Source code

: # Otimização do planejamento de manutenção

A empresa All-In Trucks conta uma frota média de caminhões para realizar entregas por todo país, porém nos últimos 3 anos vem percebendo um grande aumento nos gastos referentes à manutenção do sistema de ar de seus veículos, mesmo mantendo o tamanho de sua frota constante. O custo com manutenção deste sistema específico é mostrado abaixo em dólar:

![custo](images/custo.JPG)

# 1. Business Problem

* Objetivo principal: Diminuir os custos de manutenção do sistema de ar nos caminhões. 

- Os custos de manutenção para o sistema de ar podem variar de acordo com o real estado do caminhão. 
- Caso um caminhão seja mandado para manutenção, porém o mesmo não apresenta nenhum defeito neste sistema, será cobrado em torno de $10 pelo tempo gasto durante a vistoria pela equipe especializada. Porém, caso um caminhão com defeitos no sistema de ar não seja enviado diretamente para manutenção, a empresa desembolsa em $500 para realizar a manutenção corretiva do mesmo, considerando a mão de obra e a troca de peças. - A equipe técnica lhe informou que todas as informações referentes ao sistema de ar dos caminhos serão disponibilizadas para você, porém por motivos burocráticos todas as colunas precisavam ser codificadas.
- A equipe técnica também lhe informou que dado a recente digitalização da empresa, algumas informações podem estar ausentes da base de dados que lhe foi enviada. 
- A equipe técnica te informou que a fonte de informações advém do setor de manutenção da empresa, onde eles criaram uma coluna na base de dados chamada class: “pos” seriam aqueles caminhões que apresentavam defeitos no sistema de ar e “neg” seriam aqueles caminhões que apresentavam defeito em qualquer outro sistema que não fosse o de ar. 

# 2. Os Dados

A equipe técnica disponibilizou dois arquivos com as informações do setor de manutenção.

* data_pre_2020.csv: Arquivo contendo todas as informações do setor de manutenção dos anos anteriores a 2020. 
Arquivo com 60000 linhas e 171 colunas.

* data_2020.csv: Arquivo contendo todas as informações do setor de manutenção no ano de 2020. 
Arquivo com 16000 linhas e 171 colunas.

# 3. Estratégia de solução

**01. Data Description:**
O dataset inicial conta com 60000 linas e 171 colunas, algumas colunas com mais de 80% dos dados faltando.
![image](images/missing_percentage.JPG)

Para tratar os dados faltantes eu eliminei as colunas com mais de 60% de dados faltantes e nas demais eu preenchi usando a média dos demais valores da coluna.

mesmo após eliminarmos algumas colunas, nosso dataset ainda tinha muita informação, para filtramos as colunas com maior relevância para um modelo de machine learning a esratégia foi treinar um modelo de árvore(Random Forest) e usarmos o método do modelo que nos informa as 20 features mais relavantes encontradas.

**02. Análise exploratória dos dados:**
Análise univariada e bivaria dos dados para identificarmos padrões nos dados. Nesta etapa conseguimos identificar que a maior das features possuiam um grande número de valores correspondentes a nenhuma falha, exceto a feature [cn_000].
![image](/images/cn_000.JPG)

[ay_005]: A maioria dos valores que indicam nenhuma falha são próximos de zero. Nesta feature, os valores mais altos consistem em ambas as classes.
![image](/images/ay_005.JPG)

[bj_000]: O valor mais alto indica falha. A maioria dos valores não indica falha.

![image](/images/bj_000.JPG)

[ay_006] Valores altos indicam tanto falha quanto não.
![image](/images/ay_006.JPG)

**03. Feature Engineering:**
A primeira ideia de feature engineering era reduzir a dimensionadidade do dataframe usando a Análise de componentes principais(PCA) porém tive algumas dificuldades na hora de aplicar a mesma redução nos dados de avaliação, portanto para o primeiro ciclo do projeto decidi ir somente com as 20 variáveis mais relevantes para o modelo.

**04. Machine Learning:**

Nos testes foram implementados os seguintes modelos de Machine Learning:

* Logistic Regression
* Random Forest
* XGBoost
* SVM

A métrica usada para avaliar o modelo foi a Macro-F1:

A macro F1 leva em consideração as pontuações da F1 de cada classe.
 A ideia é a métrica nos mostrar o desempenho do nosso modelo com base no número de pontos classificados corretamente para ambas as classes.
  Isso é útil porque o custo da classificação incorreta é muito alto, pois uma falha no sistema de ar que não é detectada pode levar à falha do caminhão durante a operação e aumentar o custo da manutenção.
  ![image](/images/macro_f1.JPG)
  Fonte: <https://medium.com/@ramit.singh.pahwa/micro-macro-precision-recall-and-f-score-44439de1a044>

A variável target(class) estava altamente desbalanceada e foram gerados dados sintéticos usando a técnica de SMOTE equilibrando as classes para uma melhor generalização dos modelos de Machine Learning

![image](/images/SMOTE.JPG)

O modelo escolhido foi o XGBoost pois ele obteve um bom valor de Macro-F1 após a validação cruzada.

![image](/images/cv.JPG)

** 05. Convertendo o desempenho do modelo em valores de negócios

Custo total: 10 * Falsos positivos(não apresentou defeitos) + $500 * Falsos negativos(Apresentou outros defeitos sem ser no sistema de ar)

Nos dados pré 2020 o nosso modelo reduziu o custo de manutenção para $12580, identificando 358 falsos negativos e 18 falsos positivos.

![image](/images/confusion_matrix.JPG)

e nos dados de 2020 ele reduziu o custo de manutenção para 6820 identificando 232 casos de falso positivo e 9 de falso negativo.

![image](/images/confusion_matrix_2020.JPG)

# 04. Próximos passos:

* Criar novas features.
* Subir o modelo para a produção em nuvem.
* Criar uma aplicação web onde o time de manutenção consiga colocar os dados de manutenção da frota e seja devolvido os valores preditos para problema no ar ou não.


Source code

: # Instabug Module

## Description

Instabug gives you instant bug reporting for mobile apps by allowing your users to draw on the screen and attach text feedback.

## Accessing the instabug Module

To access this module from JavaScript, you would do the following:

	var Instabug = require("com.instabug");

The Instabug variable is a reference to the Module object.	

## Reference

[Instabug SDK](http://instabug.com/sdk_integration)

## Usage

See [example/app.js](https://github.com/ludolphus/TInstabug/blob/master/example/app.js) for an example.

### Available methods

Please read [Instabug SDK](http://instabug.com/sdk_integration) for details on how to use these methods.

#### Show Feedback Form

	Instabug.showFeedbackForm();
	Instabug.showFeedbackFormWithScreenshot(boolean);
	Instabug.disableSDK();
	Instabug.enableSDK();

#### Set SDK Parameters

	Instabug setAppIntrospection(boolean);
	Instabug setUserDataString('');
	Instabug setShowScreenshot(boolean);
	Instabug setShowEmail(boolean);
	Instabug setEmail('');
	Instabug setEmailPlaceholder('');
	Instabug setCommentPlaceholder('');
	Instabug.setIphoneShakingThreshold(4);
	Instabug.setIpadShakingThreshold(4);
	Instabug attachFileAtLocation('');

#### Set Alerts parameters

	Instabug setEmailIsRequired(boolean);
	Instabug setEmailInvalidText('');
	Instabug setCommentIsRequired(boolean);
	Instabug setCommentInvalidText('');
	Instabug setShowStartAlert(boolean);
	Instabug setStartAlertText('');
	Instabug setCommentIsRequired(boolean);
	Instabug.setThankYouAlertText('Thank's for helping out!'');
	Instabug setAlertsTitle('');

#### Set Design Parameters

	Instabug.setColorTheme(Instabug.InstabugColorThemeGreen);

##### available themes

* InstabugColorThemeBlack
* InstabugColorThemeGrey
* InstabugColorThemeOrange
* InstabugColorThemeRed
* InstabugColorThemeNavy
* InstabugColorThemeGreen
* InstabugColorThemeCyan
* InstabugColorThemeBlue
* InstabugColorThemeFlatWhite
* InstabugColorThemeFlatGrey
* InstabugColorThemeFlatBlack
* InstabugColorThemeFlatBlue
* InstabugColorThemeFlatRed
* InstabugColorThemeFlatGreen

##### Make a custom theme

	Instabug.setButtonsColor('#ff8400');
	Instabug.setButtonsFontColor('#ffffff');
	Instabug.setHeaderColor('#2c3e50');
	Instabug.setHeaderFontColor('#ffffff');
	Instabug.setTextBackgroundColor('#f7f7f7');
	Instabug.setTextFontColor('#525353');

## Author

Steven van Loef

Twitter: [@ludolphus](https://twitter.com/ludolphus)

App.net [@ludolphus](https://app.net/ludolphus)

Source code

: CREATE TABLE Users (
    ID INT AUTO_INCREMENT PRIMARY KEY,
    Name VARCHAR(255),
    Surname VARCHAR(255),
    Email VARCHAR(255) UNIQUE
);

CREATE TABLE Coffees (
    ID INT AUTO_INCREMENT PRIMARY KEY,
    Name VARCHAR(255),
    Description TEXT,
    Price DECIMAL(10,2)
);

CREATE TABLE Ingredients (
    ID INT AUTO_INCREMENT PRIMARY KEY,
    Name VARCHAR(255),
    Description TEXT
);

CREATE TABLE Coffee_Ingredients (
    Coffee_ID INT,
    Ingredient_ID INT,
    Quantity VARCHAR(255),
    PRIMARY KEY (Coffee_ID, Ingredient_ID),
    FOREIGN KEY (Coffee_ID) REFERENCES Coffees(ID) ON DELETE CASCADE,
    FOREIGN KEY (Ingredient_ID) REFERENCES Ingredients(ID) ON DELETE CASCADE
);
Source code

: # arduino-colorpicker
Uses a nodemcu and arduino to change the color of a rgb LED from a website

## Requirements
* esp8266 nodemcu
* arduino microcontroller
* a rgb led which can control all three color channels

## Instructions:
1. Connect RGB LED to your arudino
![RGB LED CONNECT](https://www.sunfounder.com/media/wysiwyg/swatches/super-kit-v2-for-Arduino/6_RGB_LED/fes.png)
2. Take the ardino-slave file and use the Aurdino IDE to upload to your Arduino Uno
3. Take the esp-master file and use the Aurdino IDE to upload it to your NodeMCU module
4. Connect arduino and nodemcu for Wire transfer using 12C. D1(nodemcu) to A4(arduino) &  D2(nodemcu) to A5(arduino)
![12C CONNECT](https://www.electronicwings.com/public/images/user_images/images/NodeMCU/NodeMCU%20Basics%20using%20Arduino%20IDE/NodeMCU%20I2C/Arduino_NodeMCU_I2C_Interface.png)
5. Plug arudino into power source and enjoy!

*Description of the task*
Set down, word for word, each line from the top of the records above through the line with "planejamento de manutenção".

*Solution*
Source code

: # Otimização do planejamento de manutenção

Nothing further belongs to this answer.